The Nashville Basin, also known as the Central Basin, is a term often used to describe the area surrounding Murfreesboro, Tennessee, in which Nashville is located. The Central Basin was caused by an uplifting which produced a dome known as the Nashville Dome. The Nashville Dome is evidenced by the underlying rock strata that all dip downward away from Nashville. The uplifting of the Nashville Dome fractured overlying strata, making it more easily eroded, and thus the "dome" resulted in a "basin". Uplifted strata in the center of a geological dome have higher potential erosive energy than the surrounding strata, because they are physically higher. Erosion thus acts on the uplifted area at a greater rate than on the surrounding flat-lying area, creating a low area, i.e., a basin. This area is more correctly referred to as the "Central Dome" of Tennessee.

Nashville is located in the northwestern portion of the Central Basin. The basin extends for approximately forty-five to sixty miles to the east of Nashville and about eighty miles to the south, near the Tennessee–Alabama state line. Travelers leaving Nashville in a northerly or easterly direction will soon begin the climb up the escarpment that marks the bordering geographic/geologic province, the Highland Rim and further eastwards, the Cumberland Plateau. The southern edge of the Highland Rim is more distant and somewhat less pronounced. The only downhill routes leaving the area follow the course of the Cumberland River as it flows northwest toward Ashland City and Clarksville, Tennessee.

The Central Basin is underlain primarily by limestone from the Ordovician Period. The Nashville Basin and a similar but smaller area surrounding Lexington, Kentucky, referred to as the "Kentucky Bluegrass" area, are the two primary areas of this sort in the world.

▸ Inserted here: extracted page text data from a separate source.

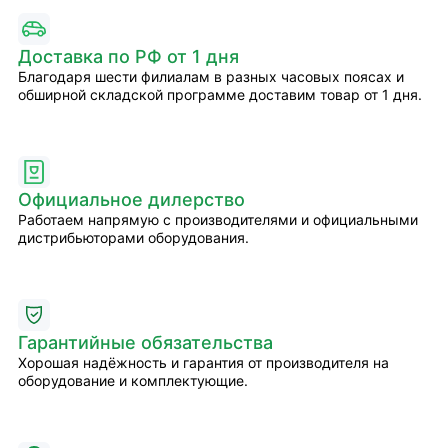
Доставка по РФ от 1 дня
Благодаря шести филиалам в разных часовых поясах и
обширной складской программе доставим товар от 1 дня.
Официальное дилерство
Работаем напрямую с производителями и официальными
дистрибьюторами оборудования.
Гарантийные обязательства
Хорошая надёжность и гарантия от производителя на
оборудование и комплектующие.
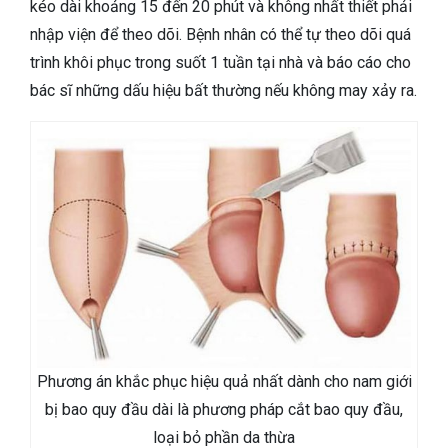
kéo dài khoảng 15 đến 20 phút và không nhất thiết phải
nhập viện để theo dõi. Bệnh nhân có thể tự theo dõi quá
trình khôi phục trong suốt 1 tuần tại nhà và báo cáo cho
bác sĩ những dấu hiệu bất thường nếu không may xảy ra.
Phương án khắc phục hiệu quả nhất dành cho nam giới
bị bao quy đầu dài là phương pháp cắt bao quy đầu,
loại bỏ phần da thừa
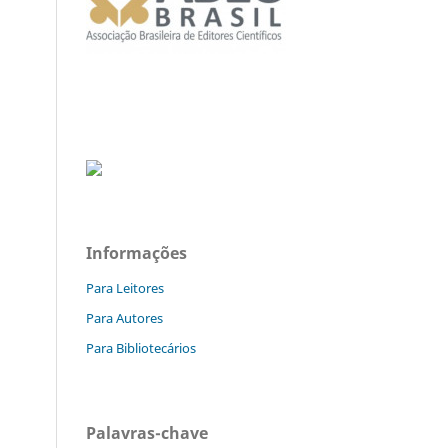
Informações
Para Leitores
Para Autores
Para Bibliotecários
Palavras-chave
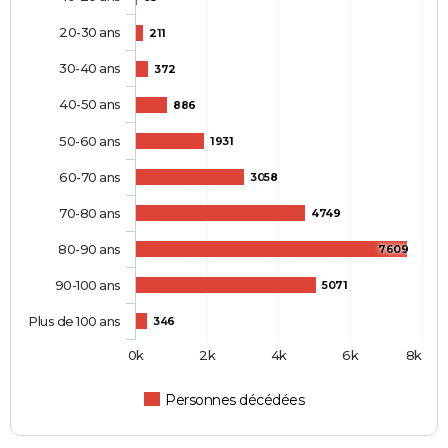
20-30 ans
211
30-40 ans
372
40-50 ans
886
50-60 ans
1931
60-70 ans
3058
70-80 ans
4749
80-90 ans
7609
90-100 ans
5071
Plus de 100 ans
346
0k
2k
4k
6k
8k
Personnes décédées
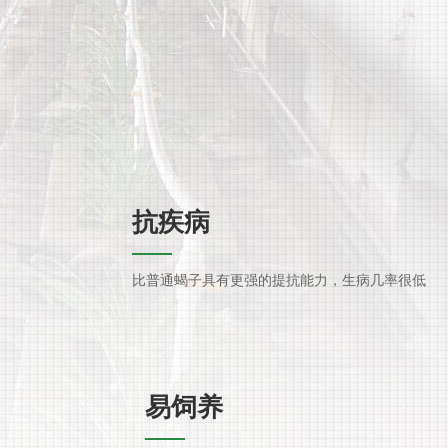
抗疾病
比普通蝎子具有更强的提抗能力，生病几率很低
易饲养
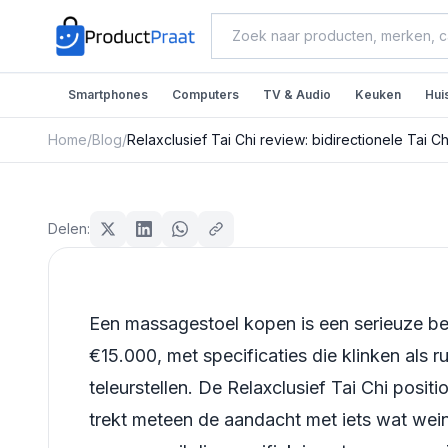
Smartphones
Computers
TV & Audio
Keuken
Hui
Home
/
Blog
/
Relaxclusief Tai Chi review: bidirectionele Tai
Beauty & Verzorging
Relaxclusief Tai Chi revi
Delen:
Tai Chi massage voor ne
rug
Een massagestoel kopen is een serieuze be
Redactie ProductPraat
€15.000, met specificaties die klinken als
Bijgewerkt: 25 juli 2026
34
min leestijd
teleurstellen. De Relaxclusief Tai Chi posi
trekt meteen de aandacht met iets wat wein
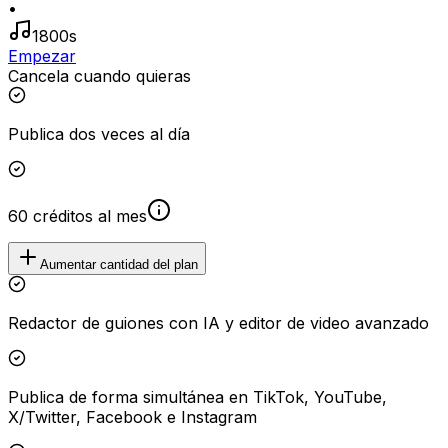
•
1800s
Empezar
Cancela cuando quieras
Publica dos veces al día
60 créditos al mes
Aumentar cantidad del plan
Redactor de guiones con IA y editor de video avanzado
Publica de forma simultánea en TikTok, YouTube,
X/Twitter, Facebook e Instagram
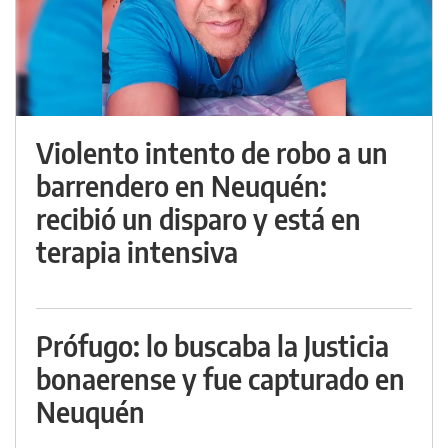
Violento intento de robo a un
barrendero en Neuquén:
recibió un disparo y está en
terapia intensiva
Prófugo: lo buscaba la Justicia
bonaerense y fue capturado en
Neuquén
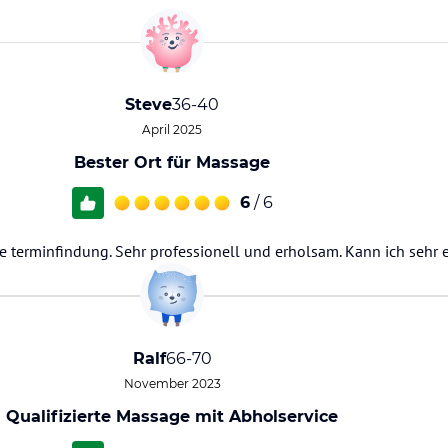
Steve
36-40
April 2025
Bester Ort für Massage
6
/ 6
e terminfindung. Sehr professionell und erholsam. Kann ich sehr
Ralf
66-70
November 2023
Qualifizierte Massage mit Abholservice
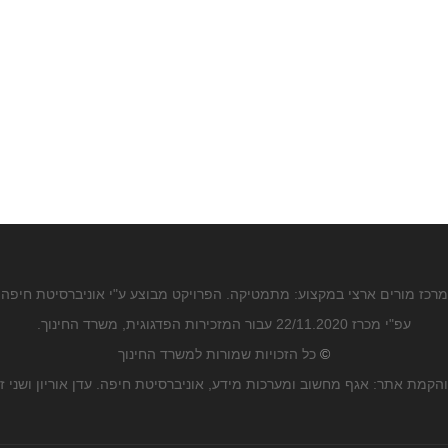
מרכז מורים ארצי במקצוע: מתמטיקה. הפרויקט מבוצע ע"י אוניברסיטת חיפה
עפ"י מכרז 22/11.2020 עבור המזכירות הפדגוגית, משרד החינוך.
©
כל הזכויות שמורות למשרד החינוך
הקמת אתר: אגף מחשוב ומערכות מידע, אוניברסיטת חיפה. עדן אוריון ושני ז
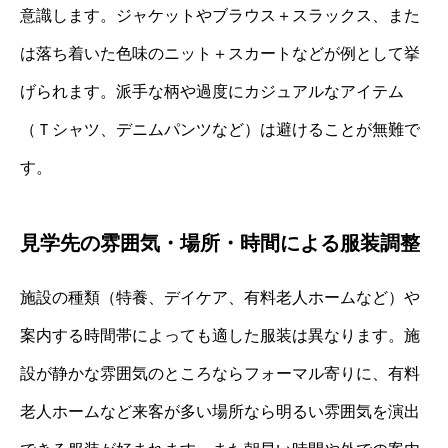
意識します。ジャケットやブラウス＋スラックス、また
は落ち着いた色味のニット＋スカートなどが例として挙
げられます。派手な柄や過度にカジュアルなアイテム
（Ｔシャツ、デニムパンツなど）は避けることが無難で
す。
見学先の雰囲気・場所・時間による服装調整
施設の種類（特養、デイケア、有料老人ホームなど）や
案内する時間帯によっても適した服装は異なります。施
設が静かな雰囲気のところならフォーマル寄りに、有料
老人ホームなど来客が多い場所なら明るい雰囲気を演出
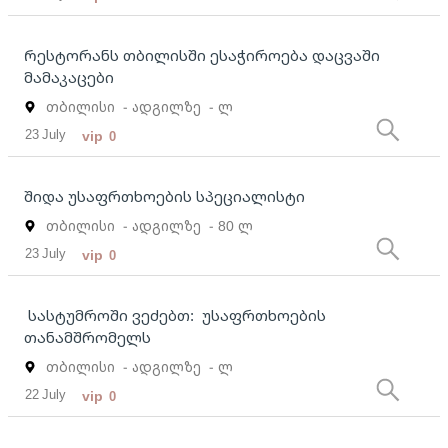
Რესტორანს თბილისში ესაჭიროება დაცვაში
მამაკაცები
თბილისი
- ადგილზე
- ლ
23 July
vip
0
შიდა უსაფრთხოების სპეციალისტი
თბილისი
- ადგილზე
- 80 ლ
23 July
vip
0
სასტუმროში ვეძებთ: უსაფრთხოების
თანამშრომელს
თბილისი
- ადგილზე
- ლ
22 July
vip
0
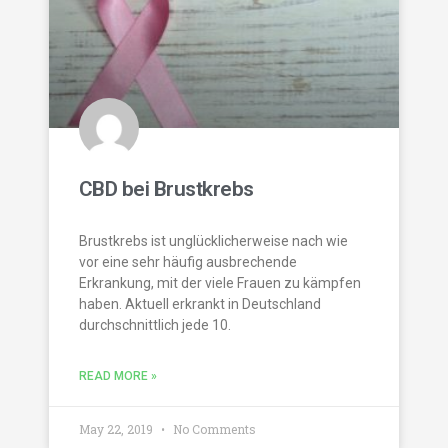
CBD bei Brustkrebs
Brustkrebs ist unglücklicherweise nach wie
vor eine sehr häufig ausbrechende
Erkrankung, mit der viele Frauen zu kämpfen
haben. Aktuell erkrankt in Deutschland
durchschnittlich jede 10.
READ MORE »
May 22, 2019
No Comments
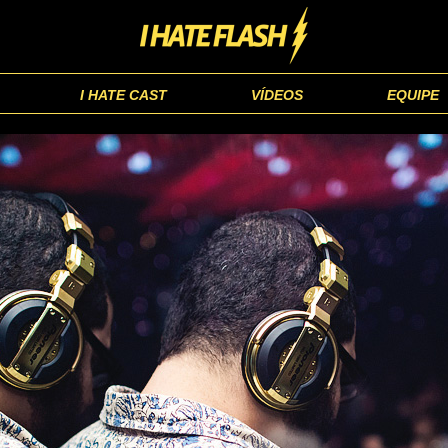
I HATE CAST
VÍDEOS
EQUIPE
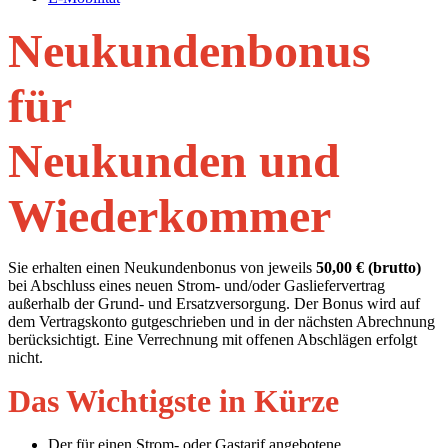
Neukundenbonus
für
Neukunden und
Wiederkommer
Sie erhalten einen Neukundenbonus von jeweils
50,00 € (brutto)
bei Abschluss eines neuen Strom- und/oder Gasliefervertrag
außerhalb der Grund- und Ersatzversorgung. Der Bonus wird auf
dem Vertragskonto gutgeschrieben und in der nächsten Abrechnung
berücksichtigt. Eine Verrechnung mit offenen Abschlägen erfolgt
nicht.
Das Wichtigste in Kürze
Der für einen Strom- oder Gastarif angebotene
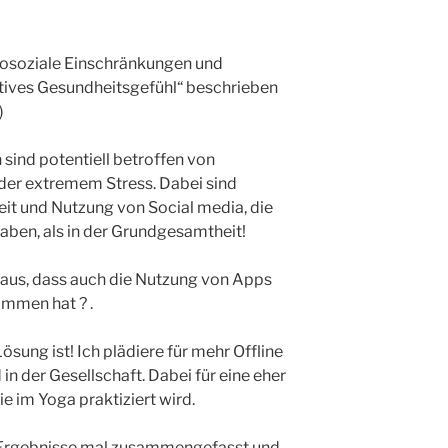
hosoziale Einschränkungen und
itives Gesundheitsgefühl“ beschrieben
)
sind potentiell betroffen von
der extremem Stress. Dabei sind
it und Nutzung von Social media, die
haben, als in der Grundgesamtheit!
 aus, dass auch die Nutzung von Apps
ommen hat ? .
Lösung ist! Ich plädiere für mehr Offline
n der Gesellschaft. Dabei für eine eher
ie im Yoga praktiziert wird.
e Ergebnisse mal zusammengefasst und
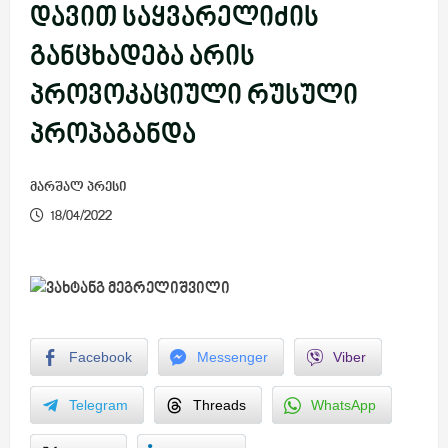
დავით საყვარელიძის
განცხადება არის
პროვოკაციული რუსული
პროპაგანდა
მარშალ პრესი
18/04/2022
Facebook
Messenger
Viber
Telegram
Threads
WhatsApp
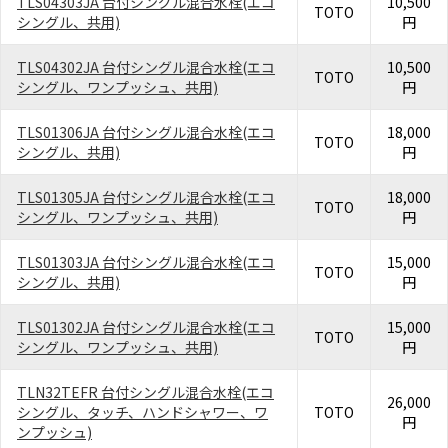
TLS04303JA 台付シングル混合水栓(エコ
10,500
TOTO
シングル、共用)
円
TLS04302JA 台付シングル混合水栓(エコ
10,500
TOTO
シングル、ワンプッシュ、共用)
円
TLS01306JA 台付シングル混合水栓(エコ
18,000
TOTO
シングル、共用)
円
TLS01305JA 台付シングル混合水栓(エコ
18,000
TOTO
シングル、ワンプッシュ、共用)
円
TLS01303JA 台付シングル混合水栓(エコ
15,000
TOTO
シングル、共用)
円
TLS01302JA 台付シングル混合水栓(エコ
15,000
TOTO
シングル、ワンプッシュ、共用)
円
TLN32TEFR 台付シングル混合水栓(エコ
26,000
シングル、タッチ、ハンドシャワー、ワ
TOTO
円
ンプッシュ)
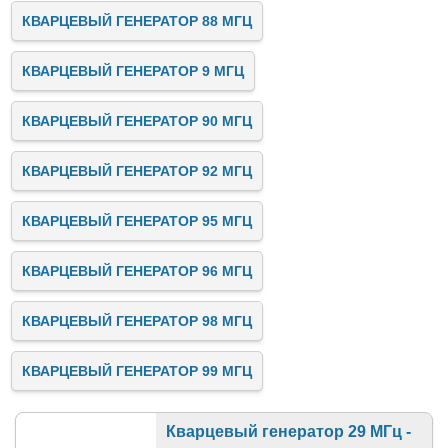
КВАРЦЕВЫЙ ГЕНЕРАТОР 88 МГЦ
КВАРЦЕВЫЙ ГЕНЕРАТОР 9 МГЦ
КВАРЦЕВЫЙ ГЕНЕРАТОР 90 МГЦ
КВАРЦЕВЫЙ ГЕНЕРАТОР 92 МГЦ
КВАРЦЕВЫЙ ГЕНЕРАТОР 95 МГЦ
КВАРЦЕВЫЙ ГЕНЕРАТОР 96 МГЦ
КВАРЦЕВЫЙ ГЕНЕРАТОР 98 МГЦ
КВАРЦЕВЫЙ ГЕНЕРАТОР 99 МГЦ
Кварцевый генератор 29 МГц -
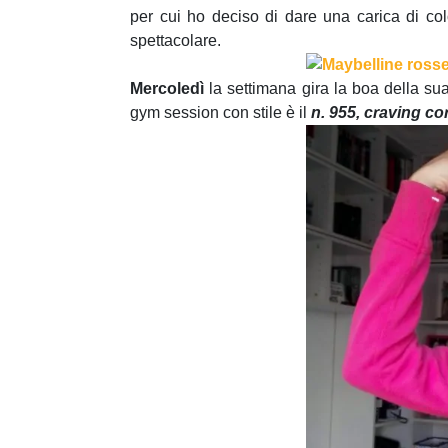
per cui ho deciso di dare una carica di co
spettacolare.
Mercoledì
la settimana gira la boa della sua
gym session con stile è il
n. 955, craving co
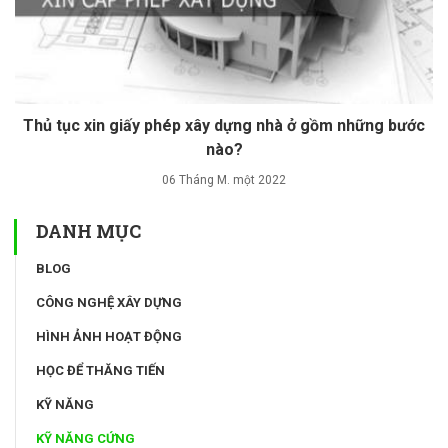
Thủ tục xin giấy phép xây dựng nhà ở gồm những bước
nào?
06 Tháng M. một 2022
DANH MỤC
BLOG
CÔNG NGHỆ XÂY DỰNG
HÌNH ẢNH HOẠT ĐỘNG
HỌC ĐỂ THĂNG TIẾN
KỸ NĂNG
KỸ NĂNG CỨNG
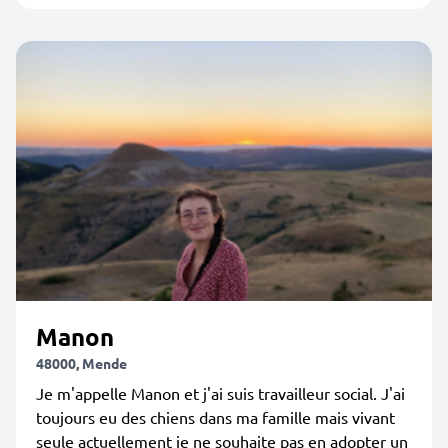
Manon
48000, Mende
Je m'appelle Manon et j'ai suis travailleur social. J'ai
toujours eu des chiens dans ma famille mais vivant
seule actuellement je ne souhaite pas en adopter un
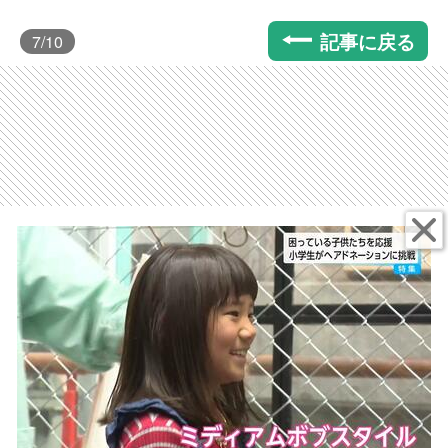
記事に戻る
7
/10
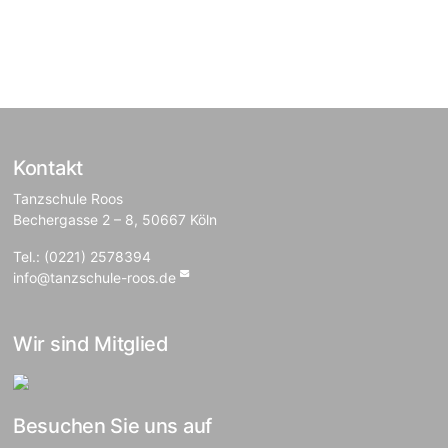
Kontakt
Tanzschule Roos
Bechergasse 2 – 8, 50667 Köln
Tel.: (0221) 2578394
info@tanzschule-roos.de
Wir sind Mitglied
Besuchen Sie uns auf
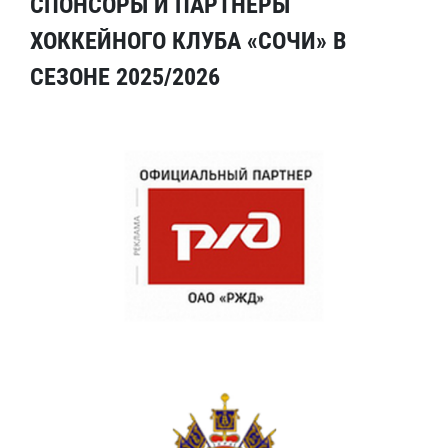
СПОНСОРЫ И ПАРТНЕРЫ
ХОККЕЙНОГО КЛУБА «СОЧИ» В
СЕЗОНЕ 2025/2026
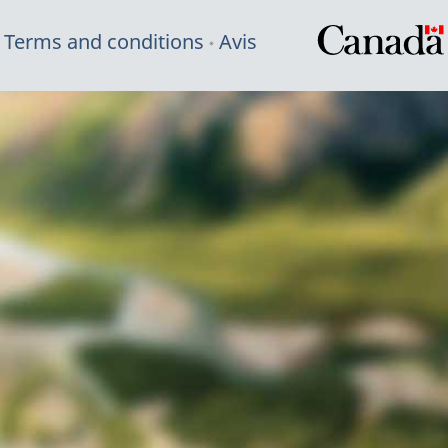
Terms and conditions
Avis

The Inner Basin of the flattest terrain and most limestone-derived soil chemistry is located to the south and east of Nashville, primarily in the counties of Marshall, Rutherford, Wilson, and Bedford. Here also are seen the horse farms somewhat reminiscent of the Kentucky Bluegrass region. Supposedly the underlying rock weathers to a soil particularly suited to the growing of the sorts of grasses most favored by horses. Limestone glades (or cedar glades), located to the east of Nashville, primarily in Wilson and Rutherford Counties, are open areas where the flat limestone rock is denuded of overlying soil or nearly so, provide an environment for flora unlike any other in the world.